--- Selected extract ---
-*-*-

Following are quotes taken from The Non-Chalcedonian Heretics: A Contribution to the Dialogue
Concerning the "Orthodoxy" of the Non-Chalcedonians
...

433: St. Cyril explicitly accepts two natures after the hypostatic union in his "Epistle to John of Antioch" (the Agreements of 433):

"With regard to the Evangelical and Apostolic expressions concerning the Lord, we know that men who are skilled in theology make some of them common to the one Person, while they divide others between the two Natures, ascribing those that are fitting to God to Divinity of Christ, and those that are lowly to His Humanity. On reading these sacred utterances of Yours, and finding that we ourselves think along the same lines—for there is one Lord, one Faith, one Baptism—, we glorified God the Saviour of all" [John Karmiris, Dogmatic and Creedal Statements of the Orthodox Church, Vol. 1 [Athens:1960]. p. 154], quoted in The Non-Chalcedonian Heretics, p 11]

Saint Cyril replies to extremists who questioned the Agreements:

"We have not gone so mad as to anathematize our own views; but we abide by what we have written and by our way of thinking" [Epistle XXXVII, to Theognostos, Patrologia Graeca, Vol. LXXVII, Col. 169C; quote in The Non-Chalcedonian Heretics, p. 12].

448: The Permanent Synod of Constantinople under Patriarch Flavian condemns Eutyches who rejects St. Cyrils Agreements.

449: Dioscoros presides over the Robber Synod and exonerates Eutyches, and deposes St. Flavian (who is beaten to death and replaced by an Alexandrian), and condemns all who accept the Agreements and anathematizes all who confess two natures [Fr. Geoges Florovsky, The Byzantine Fathers of the Fifth Century (Thessaloniki:1992), p 470; referenced in The Non-Chalcedonian Heretics, p. 13].

451: The Fourth Ecumenical Synod adopts all the teachings of St. Cyril, and condemns those who selectively choose some of them and reject others as heretical. St. Flavian is vindicated and the Robber Synod Annulled.

-*-*-

--- Records ---
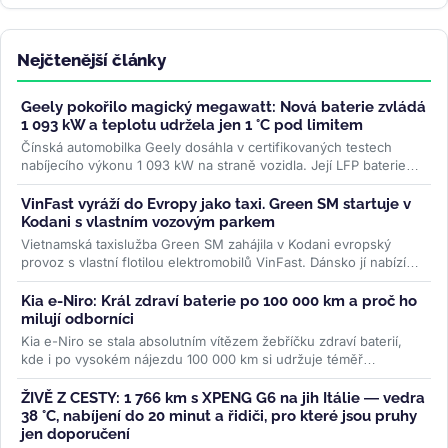
Nejčtenější články
Geely pokořilo magický megawatt: Nová baterie zvládá
1 093 kW a teplotu udržela jen 1 °C pod limitem
Čínská automobilka Geely dosáhla v certifikovaných testech
nabíjecího výkonu 1 093 kW na straně vozidla. Její LFP baterie
Aegis Gold Brick...
>>
VinFast vyráží do Evropy jako taxi. Green SM startuje v
Kodani s vlastním vozovým parkem
Vietnamská taxislužba Green SM zahájila v Kodani evropský
provoz s vlastní flotilou elektromobilů VinFast. Dánsko jí nabízí
mimořádně...
>>
Kia e-Niro: Král zdraví baterie po 100 000 km a proč ho
milují odborníci
Kia e-Niro se stala absolutním vítězem žebříčku zdraví baterií,
kde i po vysokém nájezdu 100 000 km si udržuje téměř
původní...
>>
ŽIVĚ Z CESTY: 1 766 km s XPENG G6 na jih Itálie — vedra
38 °C, nabíjení do 20 minut a řidiči, pro které jsou pruhy
jen doporučení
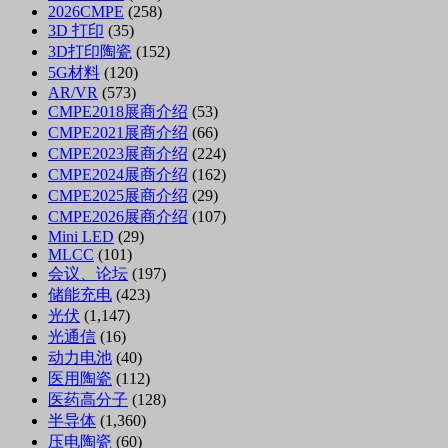
2026CMPE
(258)
3D 打印
(35)
3D打印陶瓷
(152)
5G材料
(120)
AR/VR
(573)
CMPE2018展商介绍
(53)
CMPE2021展商介绍
(66)
CMPE2023展商介绍
(224)
CMPE2024展商介绍
(162)
CMPE2025展商介绍
(29)
CMPE2026展商介绍
(107)
Mini LED
(29)
MLCC
(101)
会议、论坛
(197)
储能充电
(423)
光伏
(1,147)
光通信
(16)
动力电池
(40)
医用陶瓷
(112)
医药高分子
(128)
半导体
(1,360)
压电陶瓷
(60)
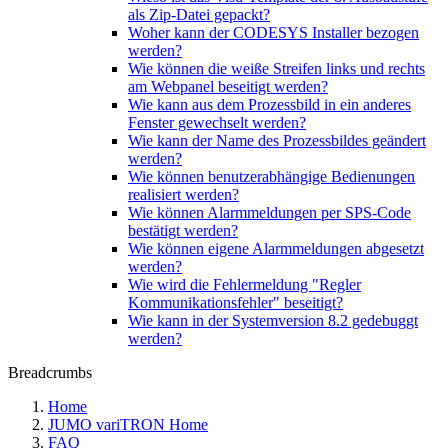
als Zip-Datei gepackt?
Woher kann der CODESYS Installer bezogen
werden?
Wie können die weiße Streifen links und rechts
am Webpanel beseitigt werden?
Wie kann aus dem Prozessbild in ein anderes
Fenster gewechselt werden?
Wie kann der Name des Prozessbildes geändert
werden?
Wie können benutzerabhängige Bedienungen
realisiert werden?
Wie können Alarmmeldungen per SPS-Code
bestätigt werden?
Wie können eigene Alarmmeldungen abgesetzt
werden?
Wie wird die Fehlermeldung "Regler
Kommunikationsfehler" beseitigt?
Wie kann in der Systemversion 8.2 gedebuggt
werden?
Breadcrumbs
Home
JUMO variTRON Home
FAQ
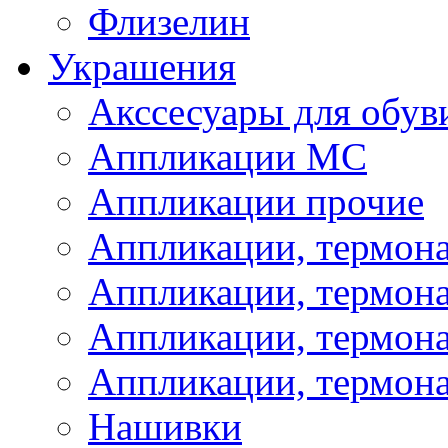
Флизелин
Украшения
Акссесуары для обув
Аппликации МС
Аппликации прочие
Аппликации, термон
Аппликации, термон
Аппликации, термона
Аппликации, термона
Нашивки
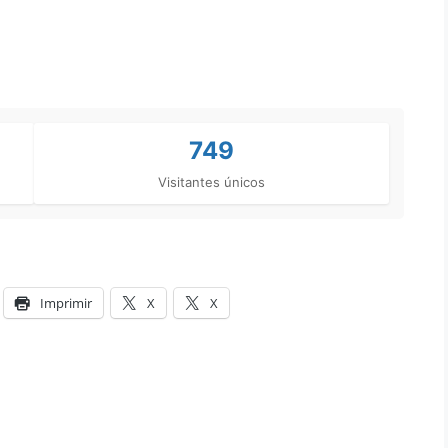
749
Visitantes únicos
Imprimir
X
X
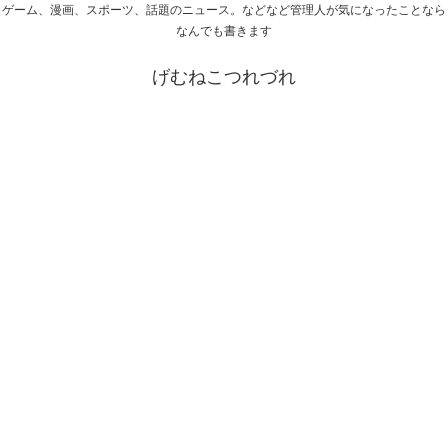
ゲーム、漫画、スポーツ、話題のニュース。などなど管理人が気になったことなら
なんでも書きます
げむねこつれづれ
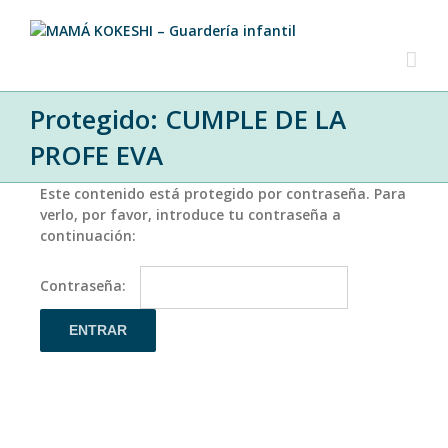
Protegido: CUMPLE DE LA
PROFE EVA
Este contenido está protegido por contraseña. Para
verlo, por favor, introduce tu contraseña a
continuación:
Contraseña:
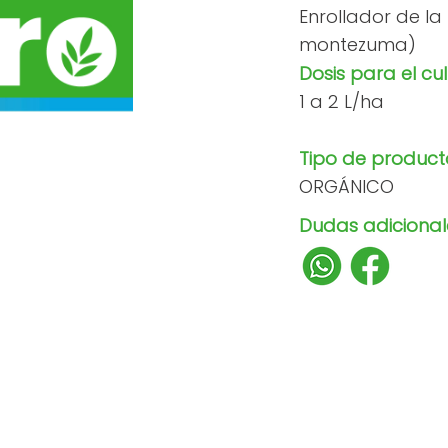
Enrollador de la
montezuma)
Dosis para el cul
1 a 2 L/ha
Tipo de product
ORGÁNICO
Dudas adicionale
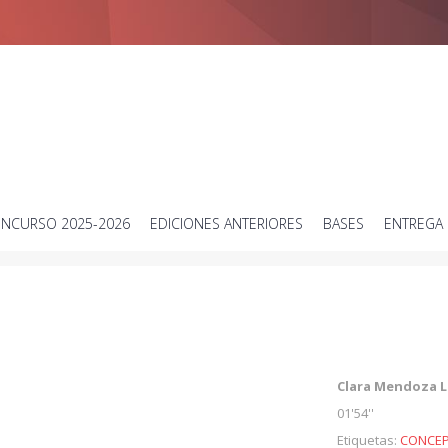
Concurso de vídeos cortos sobre ciencia
NCURSO 2025-2026
EDICIONES ANTERIORES
BASES
ENTREGA 
Clara Mendoza L
01'54''
Etiquetas:
CONCEP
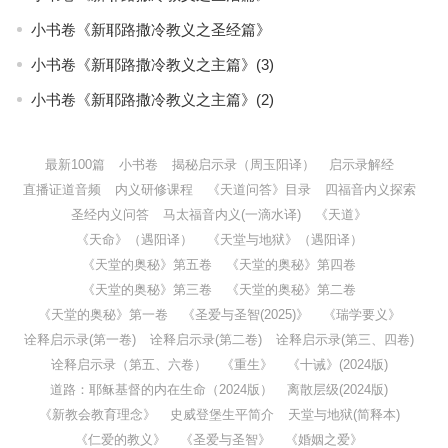
小书卷《新耶路撒冷教义之圣经篇》
小书卷《新耶路撒冷教义之主篇》(3)
小书卷《新耶路撒冷教义之主篇》(2)
最新100篇
小书卷
揭秘启示录（周玉阳译）
启示录解经
直播证道音频
内义研修课程
《天道问答》目录
四福音内义探索
圣经内义问答
马太福音内义(一滴水译)
《天道》
《天命》（遇阳译）
《天堂与地狱》（遇阳译）
《天堂的奥秘》第五卷
《天堂的奥秘》第四卷
《天堂的奥秘》第三卷
《天堂的奥秘》第二卷
《天堂的奥秘》第一卷
《圣爱与圣智(2025)》
《瑞学要义》
诠释启示录(第一卷)
诠释启示录(第二卷)
诠释启示录(第三、四卷)
诠释启示录（第五、六卷）
《重生》
《十诫》(2024版)
道路：耶稣基督的内在生命（2024版）
离散层级(2024版)
《新教会教育理念》
史威登堡生平简介
天堂与地狱(简释本)
《仁爱的教义》
《圣爱与圣智》
《婚姻之爱》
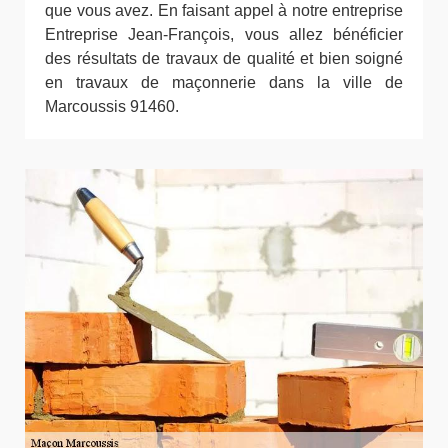
que vous avez. En faisant appel à notre entreprise
Entreprise Jean-François, vous allez bénéficier
des résultats de travaux de qualité et bien soigné
en travaux de maçonnerie dans la ville de
Marcoussis 91460.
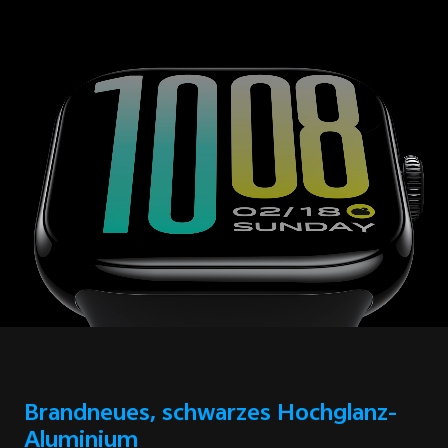
Brandneues, schwarzes Hochglanz-
Aluminium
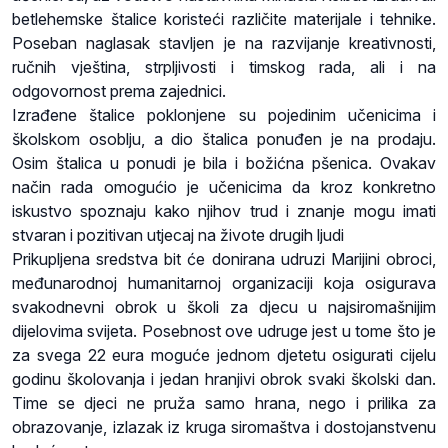
betlehemske štalice koristeći različite materijale i tehnike.
Poseban naglasak stavljen je na razvijanje kreativnosti,
ručnih vještina, strpljivosti i timskog rada, ali i na
odgovornost prema zajednici.
Izrađene štalice poklonjene su pojedinim učenicima i
školskom osoblju, a dio štalica ponuđen je na prodaju.
Osim štalica u ponudi je bila i božićna pšenica. Ovakav
način rada omogućio je učenicima da kroz konkretno
iskustvo spoznaju kako njihov trud i znanje mogu imati
stvaran i pozitivan utjecaj na živote drugih ljudi
Prikupljena sredstva bit će donirana udruzi Marijini obroci,
međunarodnoj humanitarnoj organizaciji koja osigurava
svakodnevni obrok u školi za djecu u najsiromašnijim
dijelovima svijeta. Posebnost ove udruge jest u tome što je
za svega 22 eura moguće jednom djetetu osigurati cijelu
godinu školovanja i jedan hranjivi obrok svaki školski dan.
Time se djeci ne pruža samo hrana, nego i prilika za
obrazovanje, izlazak iz kruga siromaštva i dostojanstvenu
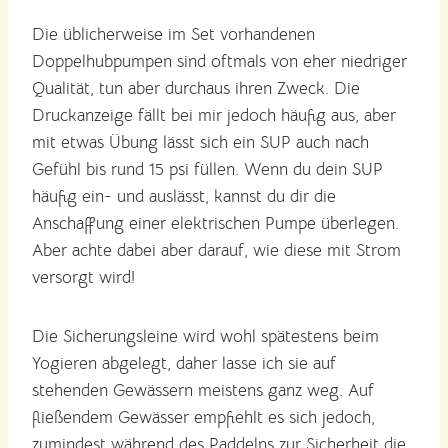
Die üblicherweise im Set vorhandenen
Doppelhubpumpen sind oftmals von eher niedriger
Qualität, tun aber durchaus ihren Zweck. Die
Druckanzeige fällt bei mir jedoch häufig aus, aber
mit etwas Übung lässt sich ein SUP auch nach
Gefühl bis rund 15 psi füllen. Wenn du dein SUP
häufig ein- und auslässt, kannst du dir die
Anschaffung einer elektrischen Pumpe überlegen.
Aber achte dabei aber darauf, wie diese mit Strom
versorgt wird!
Die Sicherungsleine wird wohl spätestens beim
Yogieren abgelegt, daher lasse ich sie auf
stehenden Gewässern meistens ganz weg. Auf
fließendem Gewässer empfiehlt es sich jedoch,
zumindest während des Paddelns zur Sicherheit die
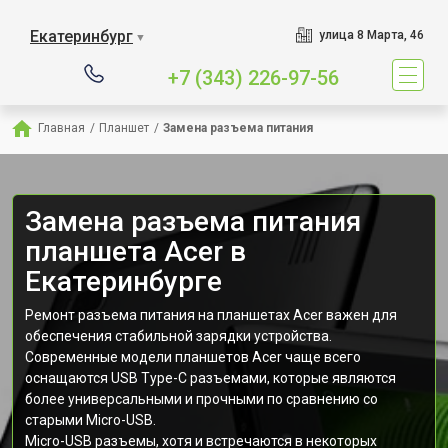
Екатеринбург
улица 8 Марта, 46
▼
+7 (343) 226-97-56
Главная
/
Планшет
/
Замена разъема питания
Замена разъема питания
планшета Acer в
Екатеринбурге
Ремонт разъема питания на планшетах Acer важен для
обеспечения стабильной зарядки устройства.
Современные модели планшетов Acer чаще всего
оснащаются USB Type-C разъемами, которые являются
более универсальными и прочными по сравнению со
старыми Micro-USB.
Micro-USB разъемы, хотя и встречаются в некоторых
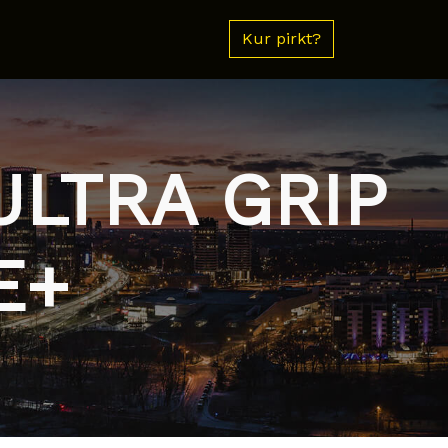
Kur pirkt?
ULTRA GRIP
E+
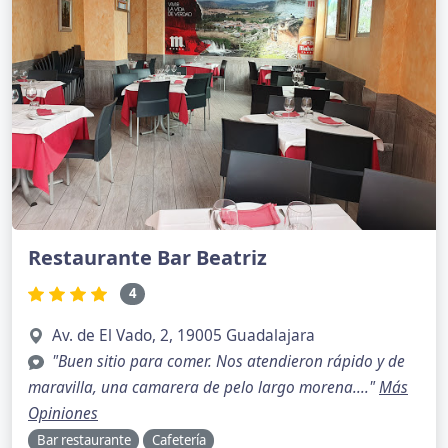
Restaurante Bar Beatriz
4
Av. de El Vado, 2, 19005 Guadalajara
"Buen sitio para comer. Nos atendieron rápido y de
maravilla, una camarera de pelo largo morena...."
Más
Opiniones
Bar restaurante
Cafetería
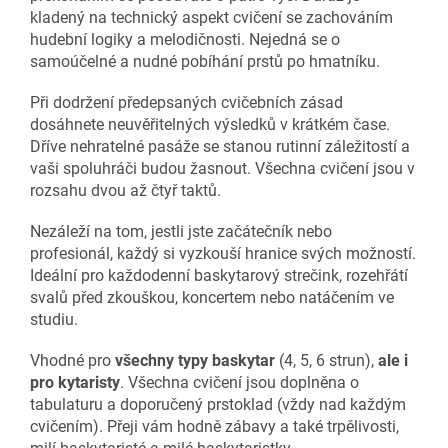
kladený na technický aspekt cvičení se zachováním
hudební logiky a melodičnosti. Nejedná se o
samoúčelné a nudné pobíhání prstů po hmatníku.
Při dodržení předepsaných cvičebních zásad
dosáhnete neuvěřitelných výsledků v krátkém čase.
Dříve nehratelné pasáže se stanou rutinní záležitostí a
vaši spoluhráči budou žasnout. Všechna cvičení jsou v
rozsahu dvou až čtyř taktů.
Nezáleží na tom, jestli jste začátečník nebo
profesionál, každý si vyzkouší hranice svých možností.
Ideální pro každodenní baskytarový strečink, rozehřátí
svalů před zkouškou, koncertem nebo natáčením ve
studiu.
Vhodné pro
všechny typy baskytar
(4, 5, 6 strun),
ale i
pro kytaristy
. Všechna cvičení jsou doplněna o
tabulaturu a doporučený prstoklad (vždy nad každým
cvičením). Přeji vám hodně zábavy a také trpělivosti,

-*-*-

--- Task item ---
Pick up the excerpt on the non-Chalcedonians after its 451 entry and extend its dated timeline with the next few entries.

--- Your response ---
457: Timothy Ailouros (another Monophysite "saint") condemns Saint Cyril on account of the agreements:

"Cyril... having excellently articulated the wise proclamation of Orthodoxy, showed himself to be fickle and is to be censured for teaching contrary doctrine: after previously proposing that we should speak of one nature of God the Word, he destroyed the dogma that he had formulated and is caught professing two Natures of Christ" [Timothy Ailouros, "Epistles to Kalonymos," Patrologia Graeca, Vol LXXXVI, Col. 276; quoted in The Non Chalcedonian Heretics, p. 13].

499: Philoxenos of Hierapolis convenes a synod in Constantinople and deposes the Orthodox Patriarch of Antioch (Flavian), and Severos, a Disciple of Timothy Ailouros (and another Monophysite "saint") is installed in his place [Ibid., p 14].

Severos also condemns St. Cyril's Agreements:

"The formulae used by the Holy Fathers concerning two Natures united in Christ should be set aside, even if they be Cyril's" [Patrologia Graeca, Vol. LXXXIX, Col. 103D. Saint Anastasios of Sinai preserves this quote of Severos in his works; quoted in The Non-Chalcedonian Heretics, p. 12].